• [WHAT THE EXERCISE ASKS]: Quote exactly the lines from the start of the entries to the one with "### Changed: Reporter Interface", both ends included.

Saved data entries:

▬▬▬

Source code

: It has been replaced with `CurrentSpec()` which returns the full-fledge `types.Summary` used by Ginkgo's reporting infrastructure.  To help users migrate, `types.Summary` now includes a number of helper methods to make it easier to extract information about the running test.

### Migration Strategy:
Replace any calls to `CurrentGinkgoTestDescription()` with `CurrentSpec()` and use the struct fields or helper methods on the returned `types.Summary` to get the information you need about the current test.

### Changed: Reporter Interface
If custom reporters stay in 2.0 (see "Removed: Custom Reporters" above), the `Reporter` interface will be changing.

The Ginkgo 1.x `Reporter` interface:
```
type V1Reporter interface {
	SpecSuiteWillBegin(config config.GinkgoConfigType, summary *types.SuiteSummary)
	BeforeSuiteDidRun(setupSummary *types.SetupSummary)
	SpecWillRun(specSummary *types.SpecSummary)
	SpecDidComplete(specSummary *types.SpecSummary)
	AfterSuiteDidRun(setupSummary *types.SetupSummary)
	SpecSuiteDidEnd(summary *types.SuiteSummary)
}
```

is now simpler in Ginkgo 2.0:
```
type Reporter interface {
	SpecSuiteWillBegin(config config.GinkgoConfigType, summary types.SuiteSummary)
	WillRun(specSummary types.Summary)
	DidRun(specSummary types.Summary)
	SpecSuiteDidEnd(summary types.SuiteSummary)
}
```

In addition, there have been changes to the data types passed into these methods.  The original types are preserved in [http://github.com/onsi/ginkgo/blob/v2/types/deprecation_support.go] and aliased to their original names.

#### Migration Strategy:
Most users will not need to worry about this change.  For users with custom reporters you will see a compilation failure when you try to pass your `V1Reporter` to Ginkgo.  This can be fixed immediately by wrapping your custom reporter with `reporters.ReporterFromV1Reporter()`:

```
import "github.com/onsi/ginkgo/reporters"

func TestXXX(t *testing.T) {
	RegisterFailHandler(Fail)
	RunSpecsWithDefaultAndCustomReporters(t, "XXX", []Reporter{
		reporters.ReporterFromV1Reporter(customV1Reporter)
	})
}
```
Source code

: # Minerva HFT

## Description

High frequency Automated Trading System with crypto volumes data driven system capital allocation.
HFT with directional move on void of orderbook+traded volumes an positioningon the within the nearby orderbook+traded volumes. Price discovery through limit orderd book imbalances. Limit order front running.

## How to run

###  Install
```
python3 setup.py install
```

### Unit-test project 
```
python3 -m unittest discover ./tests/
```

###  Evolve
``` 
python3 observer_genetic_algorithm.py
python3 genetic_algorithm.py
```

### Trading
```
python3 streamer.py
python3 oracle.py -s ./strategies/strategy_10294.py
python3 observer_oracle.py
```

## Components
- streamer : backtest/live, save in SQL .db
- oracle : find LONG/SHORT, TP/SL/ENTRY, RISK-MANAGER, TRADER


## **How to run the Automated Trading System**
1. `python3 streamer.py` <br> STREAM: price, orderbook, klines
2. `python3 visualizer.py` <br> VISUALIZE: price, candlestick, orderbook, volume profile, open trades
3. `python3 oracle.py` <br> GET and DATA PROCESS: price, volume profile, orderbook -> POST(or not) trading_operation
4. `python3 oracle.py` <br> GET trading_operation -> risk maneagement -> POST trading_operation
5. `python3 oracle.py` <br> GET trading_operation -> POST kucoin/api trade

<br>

▬▬▬

• [TASK SOLUTION]:
Source code

: It has been replaced with `CurrentSpec()` which returns the full-fledge `types.Summary` used by Ginkgo's reporting infrastructure.  To help users migrate, `types.Summary` now includes a number of helper methods to make it easier to extract information about the running test.

### Migration Strategy:
Replace any calls to `CurrentGinkgoTestDescription()` with `CurrentSpec()` and use the struct fields or helper methods on the returned `types.Summary` to get the information you need about the current test.

### Changed: Reporter Interface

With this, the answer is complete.